Das Gremium reagiert damit auf den enormen Unmut über die geplante Verleihung des Preises an Putin, der immer höhere Wellen geschlagen hatte und durch einen Bericht der Süddeutschen Zeitung ausgelöst wurde. Zuletzt hatte der frühere tschechische Präsident Václav Havel mit der Rückgabe seiner Auszeichnung gedroht, wie die Bild am Sonntag berichtete.

Havel habe dem Kuratorium bis Montag Zeit eingeräumt, die Preisvergabe an Putin zu überdenken. Das Ultimatum sei nach Angaben von Mitgliedern des Kuratoriums durch den tschechischen Botschafter in Berlin, Rudolf Jindrak, übermittelt worden. Davor hatte bereits der dänische Installationskünstler Olafur Eliasson seine Auszeichnung zurückgegeben.

Das 20-köpfige Kuratorium wollte Putin "für seine Verdienste für die Verlässlichkeit und Stabilität der deutsch-russischen Beziehungen" ehren.

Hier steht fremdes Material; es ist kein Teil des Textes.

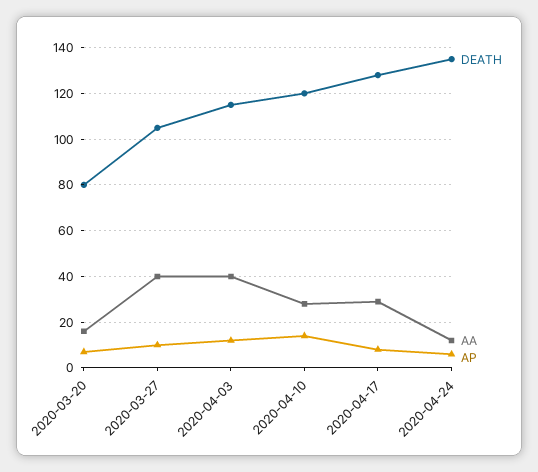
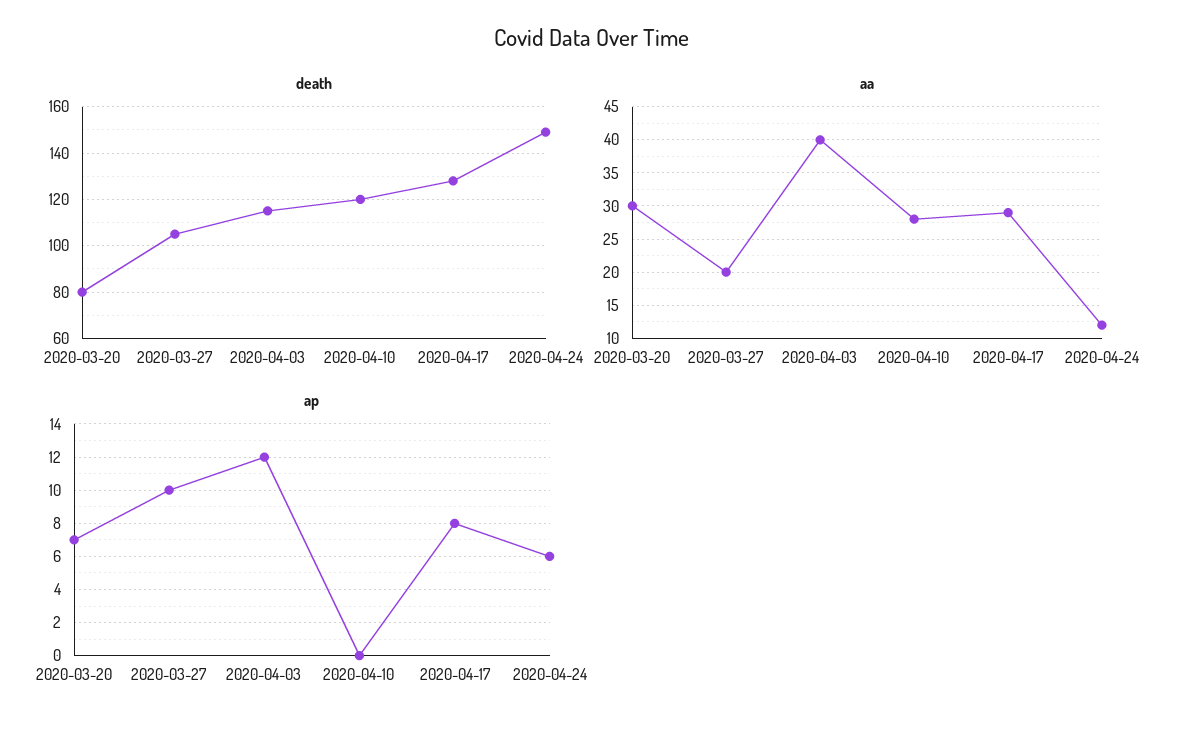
AA, 2020-03-20: 15 -> 30
AA, 2020-03-27: 40 -> 20
AP, 2020-04-10: 15 -> 0
DEATH, 2020-04-24: 135 -> 150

Die Entscheidung, den Preis in diesem Jahr unter anderem an den russischen Regierungschef zu verleihen, hatte in den vergangenen Tagen heftige Kritik ausgelöst. Nach Grünen-Chef Cem Özdemir und dem Heidelberger Historiker Edgar Wolfrum zog sich auch die Gründerin der Berliner Bela-Stiftung, Barbara-Maria Monheim, aus Protest zurück.

Wolfrum hatte es in der Heidelberger Rhein-Neckar-Zeitung als "nicht hinnehmbar" bezeichnet, dass "einzelne Mitglieder des Kuratoriums für Entscheidungen in Haftung genommen werden, an denen sie nicht beteiligt waren, über die sie nicht informiert worden sind und über die sie in der Presse erfuhren". Ähnlich äußerte sich Monheim, wie der Tagesspiegel aus Berlin berichtete. Auch CSU-Landesgruppenchefin Gerda Hasselfeldt hatte die geplante Ehrung für Russlands Ministerpräsidenten kritisiert.

Wer aus dem Gremium für Putin gestimmt und wer ihn vorgeschlagen hatte, ist nicht bekannt. Verkehrsminister Peter Ramsauer (CSU) und die Unternehmerin Margarita Mathioupoulos gaben an, die Sitzung verpasst zu haben. Klar ist, dass auf der entscheidenden Sitzung allein Cem Özdemir gegen ihn stimmte.

Die Absage der Quadriga-Preisverleihung bedeutet aus Sicht des Moskauer Deutschland-Experten Wladislaw Below einen Gesichtsverlust für den russischen Regierungschef. "Für Putin ist das ein Affront, sein Image wird dadurch beschädigt", sagte der Experte des Europainstituts der Akademie der Wissenschaften in Moskau. Der Politologe warf dem deutschen Kuratorium erhebliche Fehler vor. Das deutsch-russische Verhältnis wird nach Einschätzung des Politologen jedoch keinen Schaden nehmen. "Die Beziehungen sind fest und gut", so Below.

Putin-Sprecher Dmitri Peskow sagte, die Nichtvergabe hänge mit dem "Chaos innerhalb der Jury" zusammen. Sie werde keinen Einfluss auf die deutsch-russischen Beziehungen haben. "Das hat damit gar nichts zu tun", sagte Peskow am Samstagabend der Agentur Interfax. Putin habe bereits viele Preise erhalten. "Diese Auszeichnungen belegen den Respekt und die gebührende Hochachtung in der Welt für den russischen Ministerpräsidenten." Moskau hatte die Diskussion um die Preisverleihung an Putin seit Tagen beobachtet, aber sehr zurückhaltend kommentiert.